Der Übergang von Level 3 zu Level 4 ist der Punkt, an dem Gummi auf die Straße trifft, und hier sehen wir den schärfsten Kontrast zwischen Erfolg und Turbulenzen.
World Labs: Der Gewinner der räumlichen Intelligenz
World Labs, geleitet von der KI-Pionierin Fei-Fei Li, hat sich fest auf Level 4 positioniert. In nur 18 Monaten hat das Unternehmen den Übergang von einem Hochkonzept-Forschungslabor hin zum Ausliefern von „Marble“ geschafft, einem kommerziellen Weltmodell (world model), das navigierbare 3D-Umgebungen generiert. Durch die Ausrichtung auf spezifische Verticals wie Gaming und visuelle Effekte hat World Labs seine These zur räumlichen Intelligenz mit tatsächlichem Umsatz (revenue) validiert.
Ihr hybrides Preismodell, das Abonnements mit verbrauchsabhängigen Gebühren kombiniert, demonstriert eine Reife, nach der sich Investoren sehnen. Sie forschen nicht nur an „Large World Models“; sie verkaufen die Infrastruktur für die nächste Generation digitaler Interaktion. Diese Umsetzung hat ihre Bewertung in Richtung 5 Milliarden Dollar gedrückt, eine Zahl, die durch greifbare Marktadoption und nicht nur durch Versprechen gestützt wird.
Thinking Machines Lab: Die Risiken der Skalierung
Im Gegensatz dazu veranschaulicht Thinking Machines Lab die Volatilität von Level 4. Gegründet von Mira Murati, schoss das Labor mit einer Bewertung von 12 Milliarden Dollar und der Einführung von „Tinker“, einer API zum Fine-Tuning von Open-Source-Modellen, auf die Bühne. Auf dem Papier sind sie eine kommerzielle Macht.
Die interne Realität erzählt jedoch eine andere Geschichte.
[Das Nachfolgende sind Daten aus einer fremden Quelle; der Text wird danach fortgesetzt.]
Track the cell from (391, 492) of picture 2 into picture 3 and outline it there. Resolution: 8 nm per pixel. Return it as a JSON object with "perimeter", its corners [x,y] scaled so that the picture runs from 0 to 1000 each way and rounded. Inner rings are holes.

Die jüngste Entlassung des Mitbegründers und CTO Barret Zoph, gefolgt vom Weggang weiterer Schlüsselmanager, hebt die Reibungen hervor, die auftreten, wenn ein Forschungsteam gezwungen ist, ein Produktunternehmen zu werden. Ein Unternehmen zu skalieren erfordert andere Muskeln als ein Modell zu trainieren. Der Kampf von Thinking Machines Lab deutet darauf hin, dass Level 4 zu erreichen nicht nur bedeutet, Code auszuliefern — es bedeutet, eine Kultur aufzubauen, die dem unablässigen Druck durch Kundenanforderungen und Umsatzziele standhalten kann.
Das Entstehen dieser Fünf-Stufen-Skala offenbart die grundlegende Verwirrung, die die KI-Branche 2026 geplagt. Kapital ist so reichlich vorhanden, dass es den natürlichen Lebenszyklus von Startups verzerrt hat. In einem traditionellen Markt müsste ein Unternehmen wie Humans& Product-Market-Fit (product-market fit) nachweisen, bevor es eine halbe Milliarde Dollar aufbringt. Heute können sie sich in der konzeptionellen Sicherheit von Level 3 aufhalten, weil das Kapital es ihnen erlaubt.
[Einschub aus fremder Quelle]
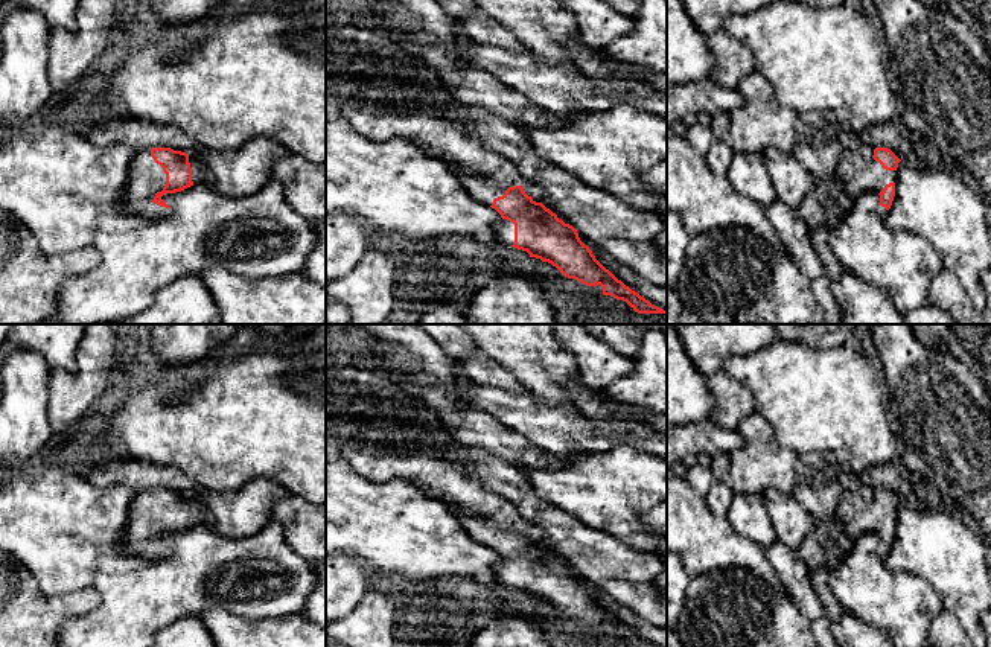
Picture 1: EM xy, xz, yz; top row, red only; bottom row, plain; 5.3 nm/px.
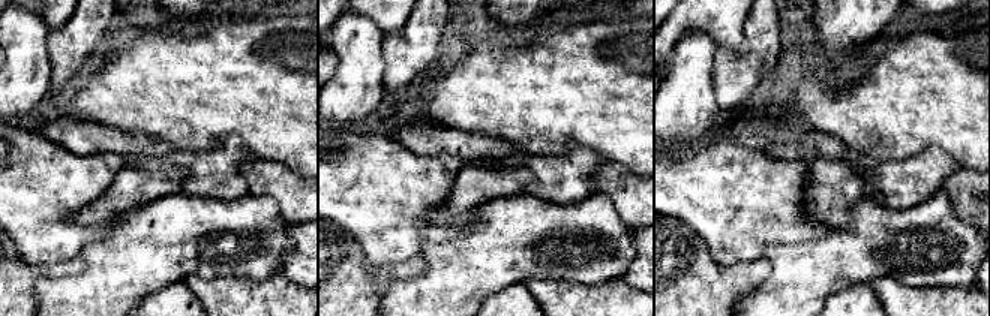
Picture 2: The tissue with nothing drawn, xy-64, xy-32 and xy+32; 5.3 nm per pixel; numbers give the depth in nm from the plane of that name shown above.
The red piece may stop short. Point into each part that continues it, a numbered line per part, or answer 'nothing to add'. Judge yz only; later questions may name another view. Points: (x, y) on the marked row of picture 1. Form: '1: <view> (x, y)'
1: yz (831, 198)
Für Unternehmenskunden und Ökosystempartner ist diese Klassifikation entscheidend. Sich auf ein Level-1-Labor für kritische Infrastruktur zu verlassen, ist ein törichtes Unterfangen; sie könnten im Namen der Sicherheit jederzeit umschwenken oder den Zugang schließen. Andererseits riskiert man, ein Level-3-Labor als „Vaporware“ abzutun und dabei die nächste Paradigmenverschiebung im Schnittstellendesign zu verpassen.
Wenn wir auf den Rest des Jahres blicken, wird der Druck auf die Labore wachsen, eine Spur zu wählen. Die „hybride“ Existenz wird zunehmend unhaltbar. Investoren werden schließlich wissen wollen, ob sie eine Universität oder eine Fabrik finanzieren. Bis dahin bleibt das Business of AI (Business of AI) ein komplexes Spiel der Signale, bei dem die größte Frage nicht ist, wie viel Geld man macht, sondern ob es einem überhaupt wichtig ist, Geld zu verdienen.